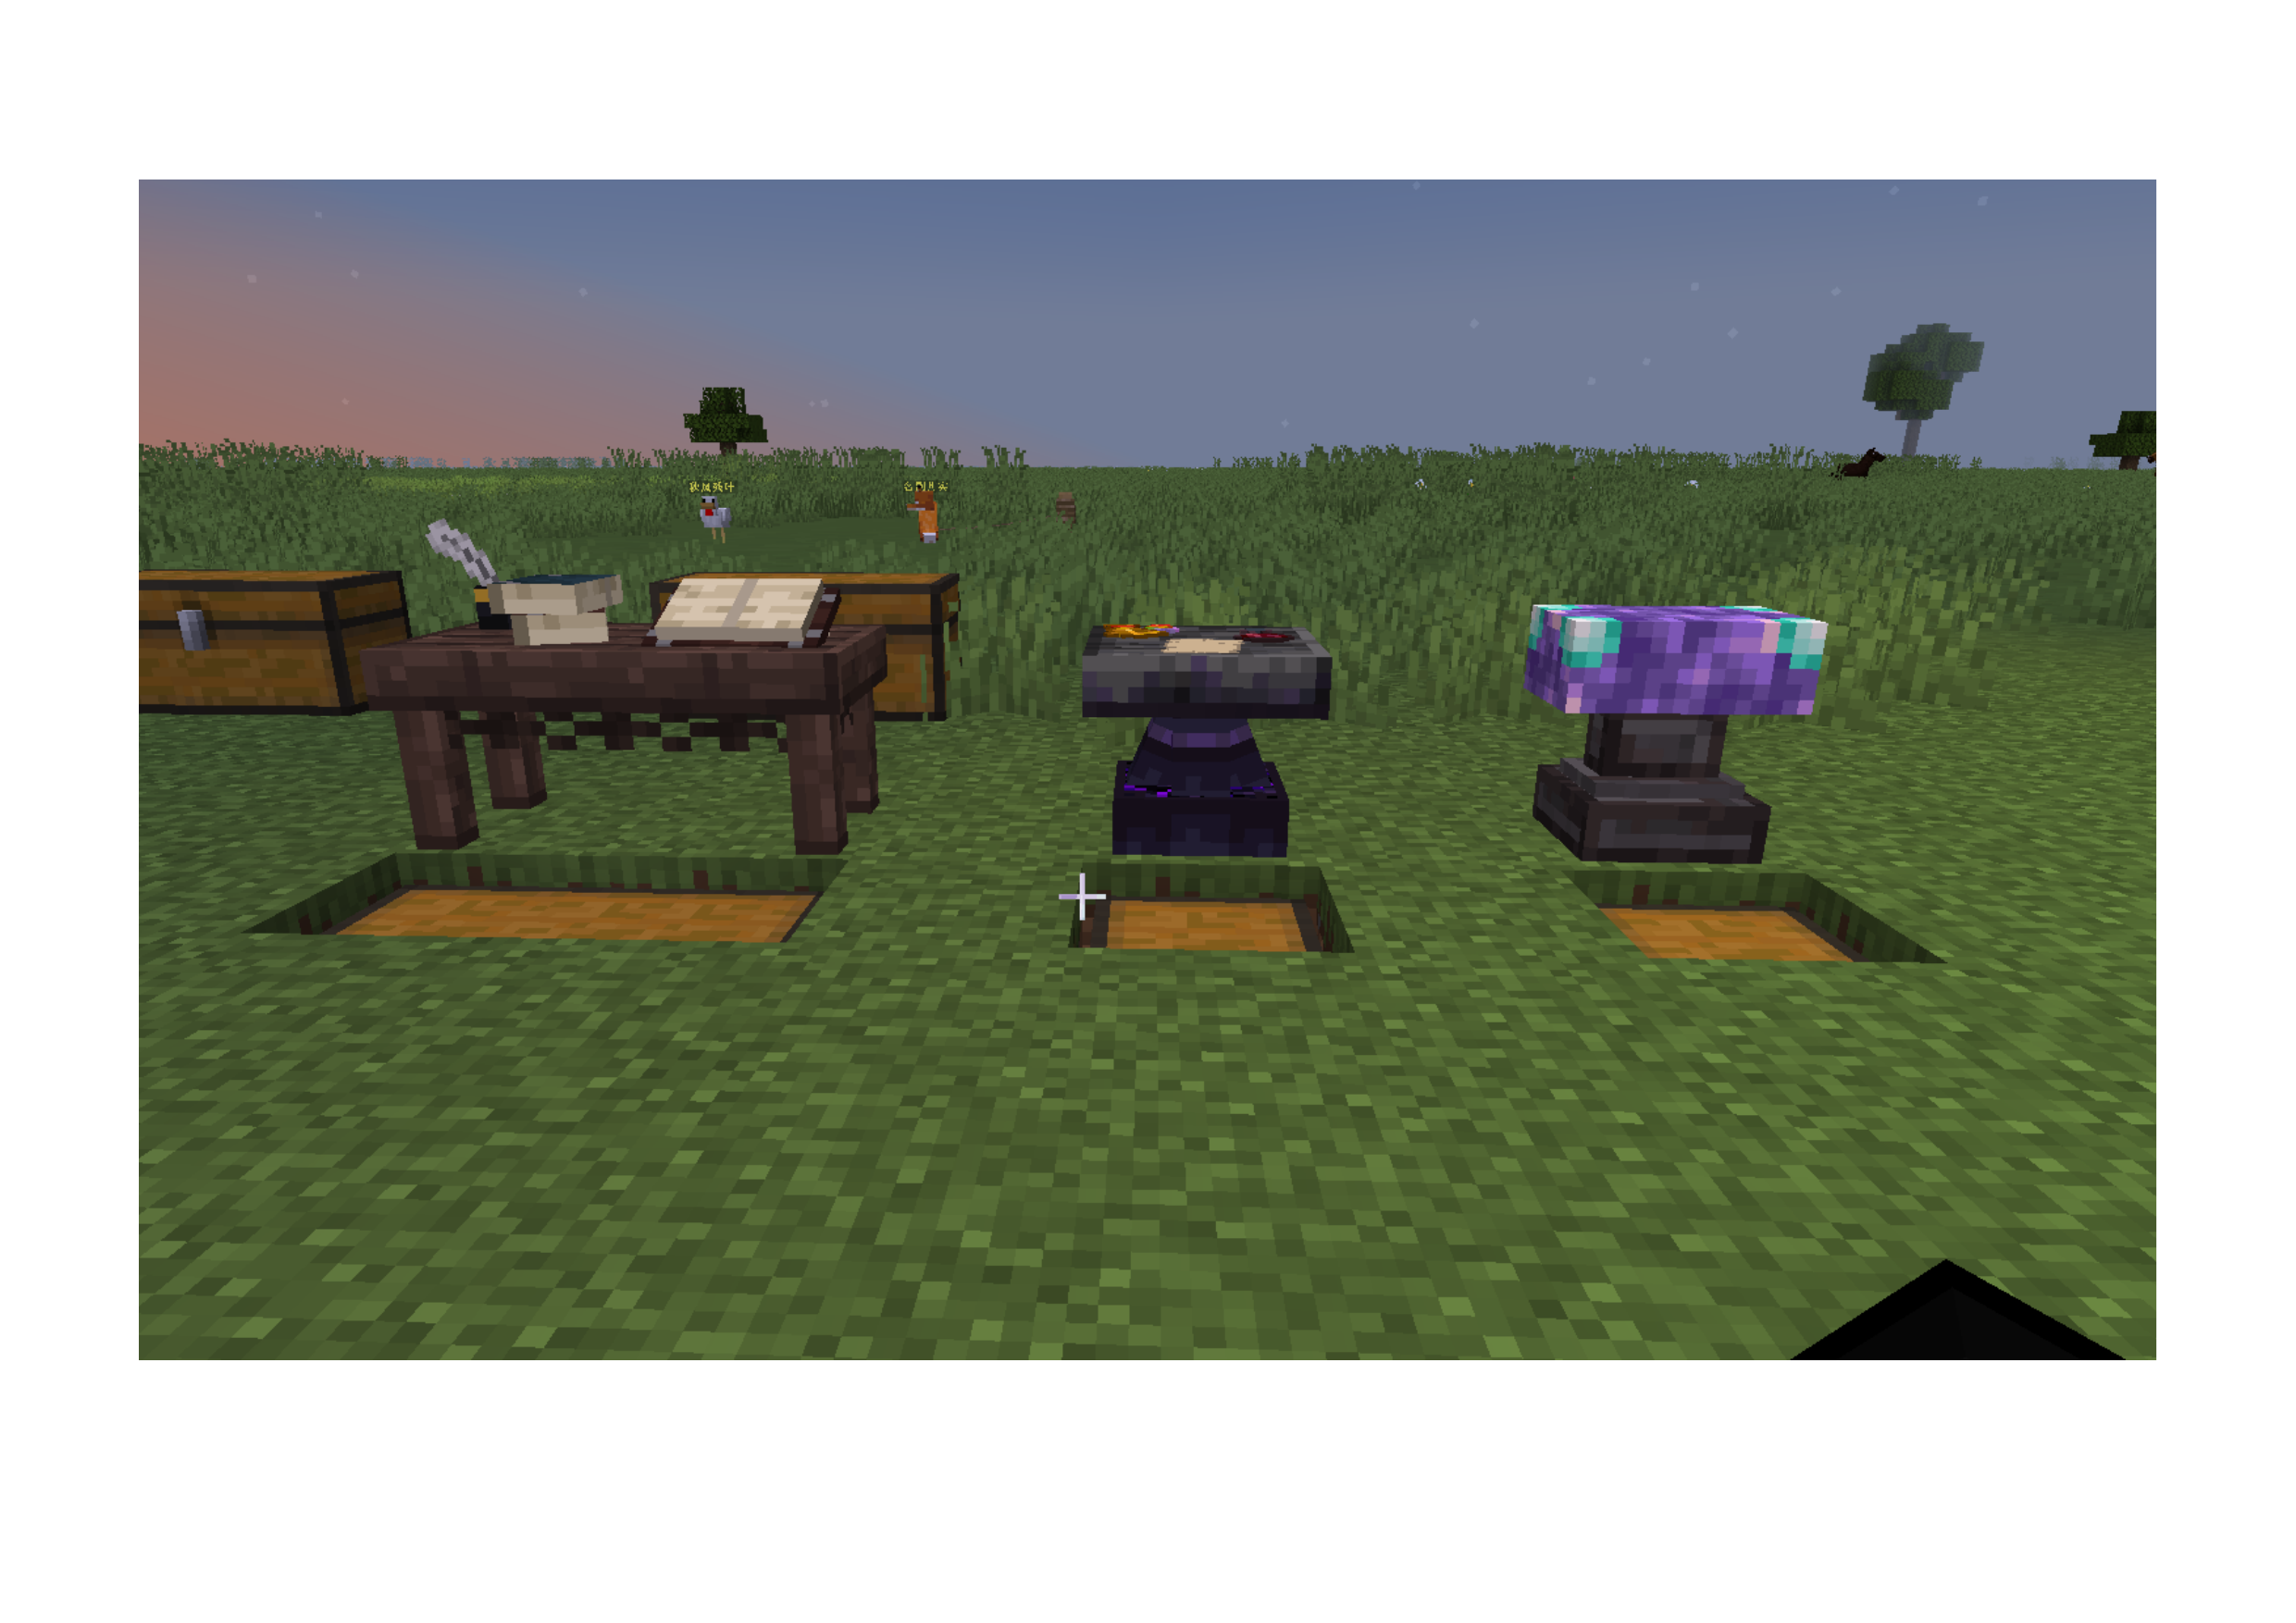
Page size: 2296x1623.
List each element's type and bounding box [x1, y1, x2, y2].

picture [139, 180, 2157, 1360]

****************************************

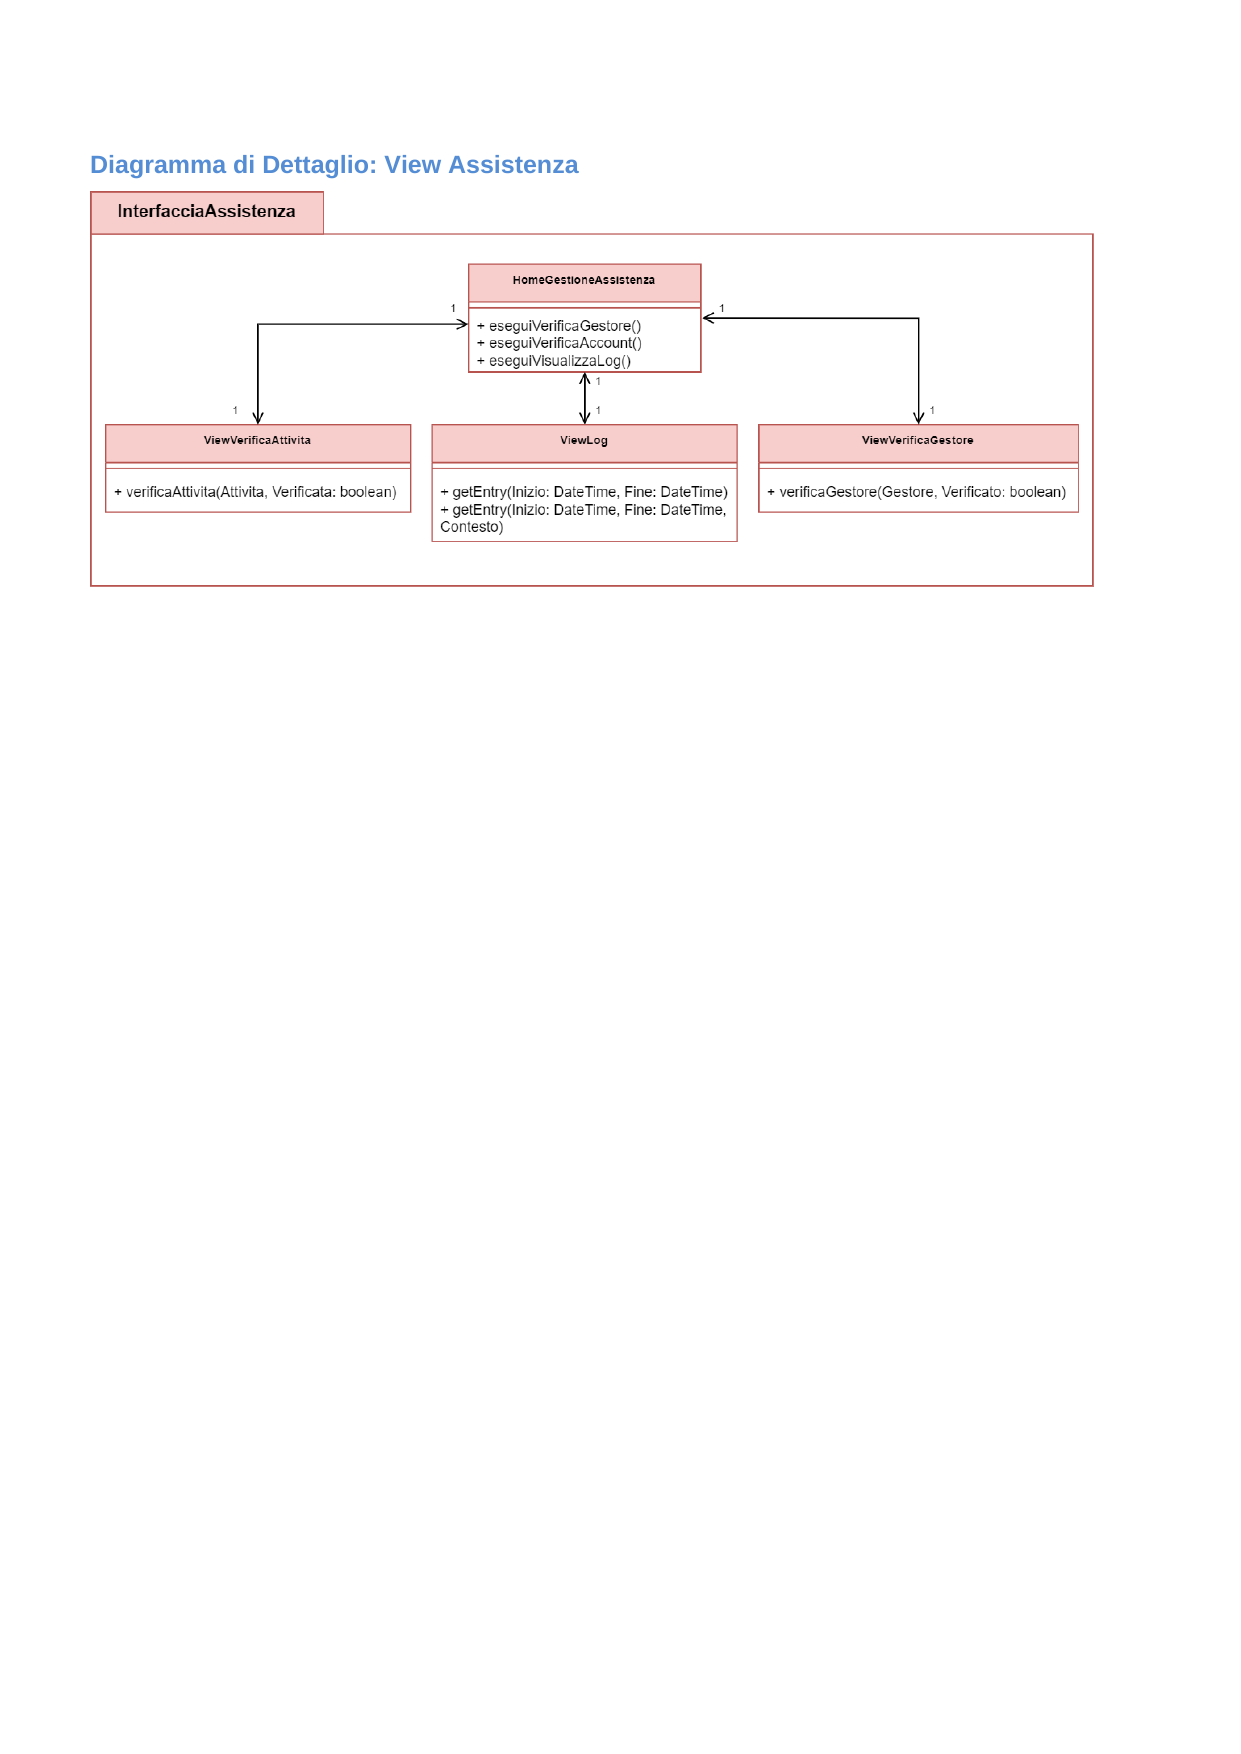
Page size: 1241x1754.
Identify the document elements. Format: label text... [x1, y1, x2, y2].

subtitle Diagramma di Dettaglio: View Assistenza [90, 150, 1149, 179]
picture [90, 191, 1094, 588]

****************************************

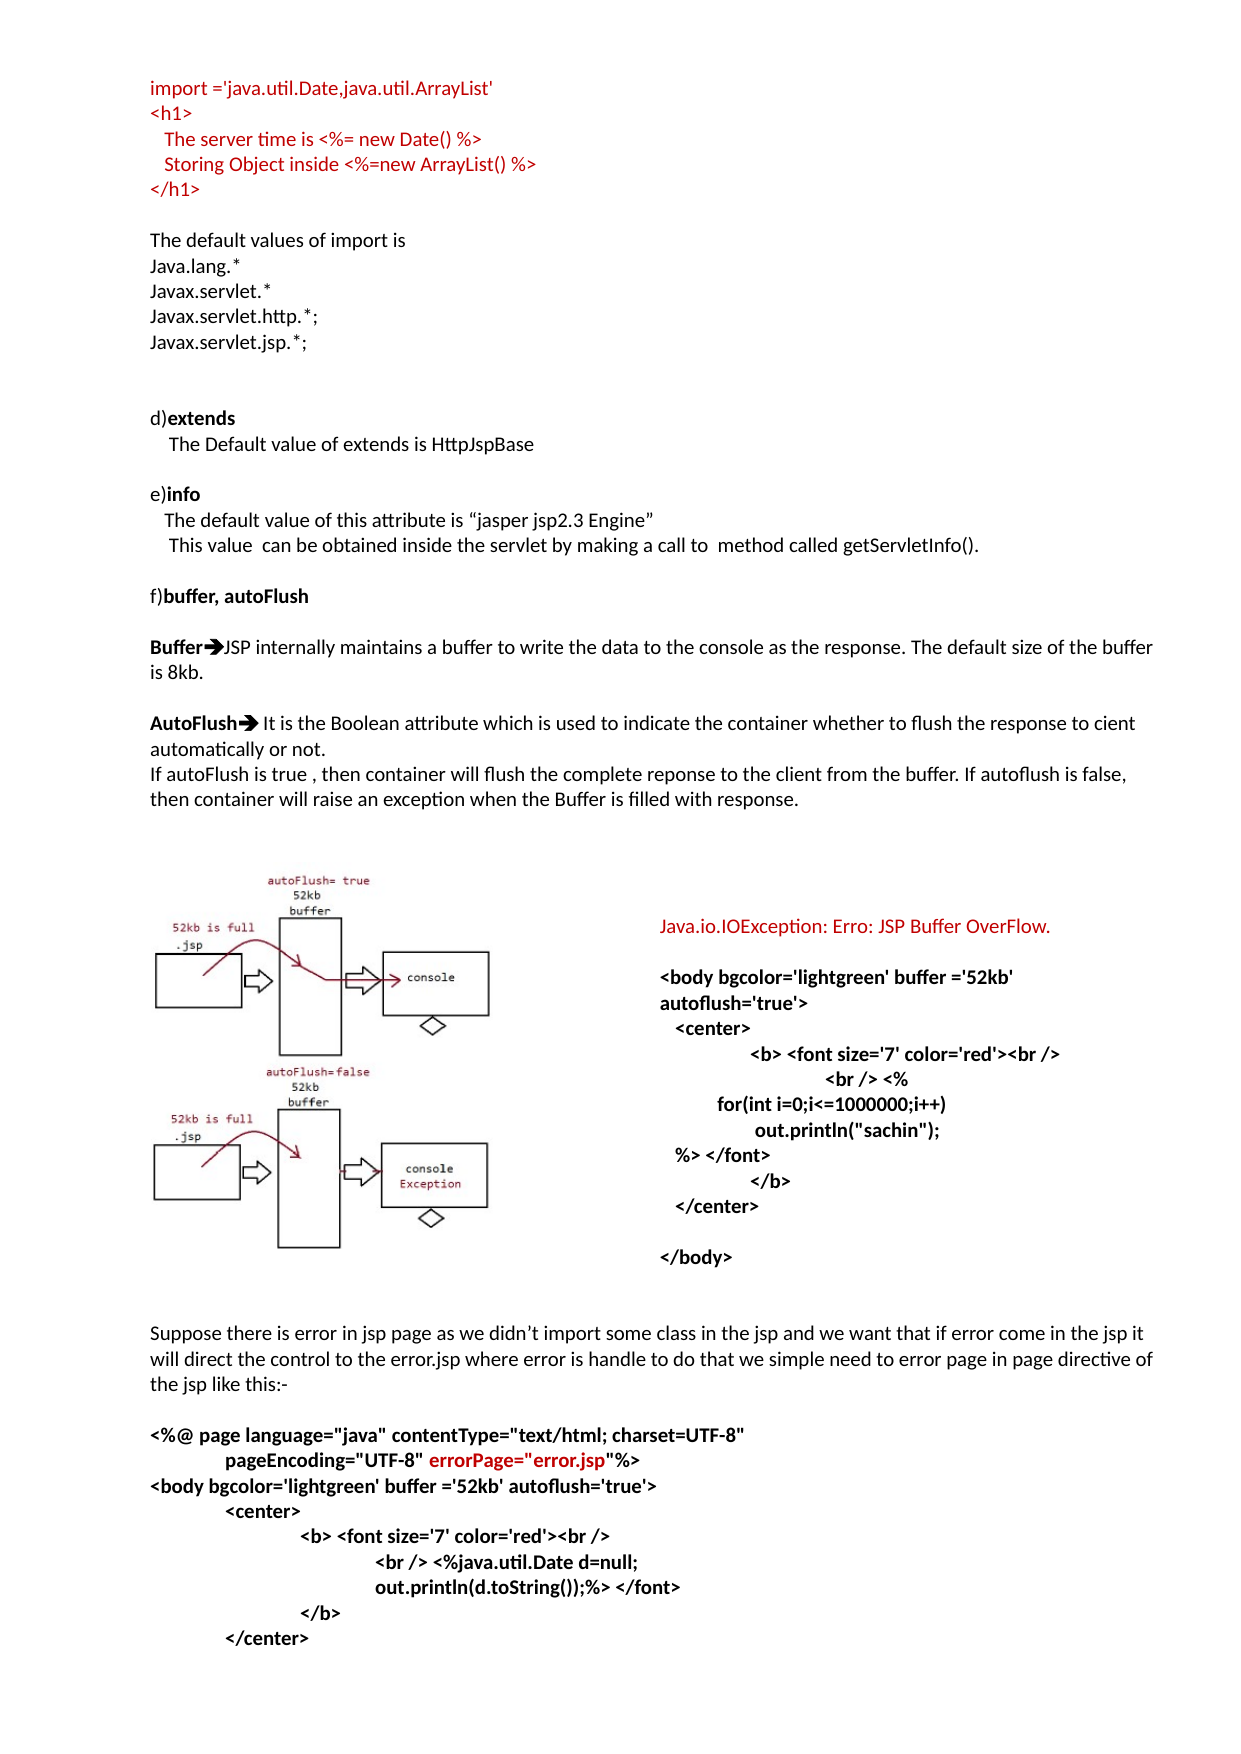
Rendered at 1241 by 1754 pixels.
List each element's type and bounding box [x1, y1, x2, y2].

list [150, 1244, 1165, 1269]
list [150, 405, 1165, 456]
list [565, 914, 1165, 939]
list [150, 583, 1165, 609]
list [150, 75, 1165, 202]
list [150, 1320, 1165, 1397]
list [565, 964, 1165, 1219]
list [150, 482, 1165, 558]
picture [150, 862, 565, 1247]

****************************************

Count up the lines in the records where the string "Page" appears. Your reply is that number alone.

Answer area ->
2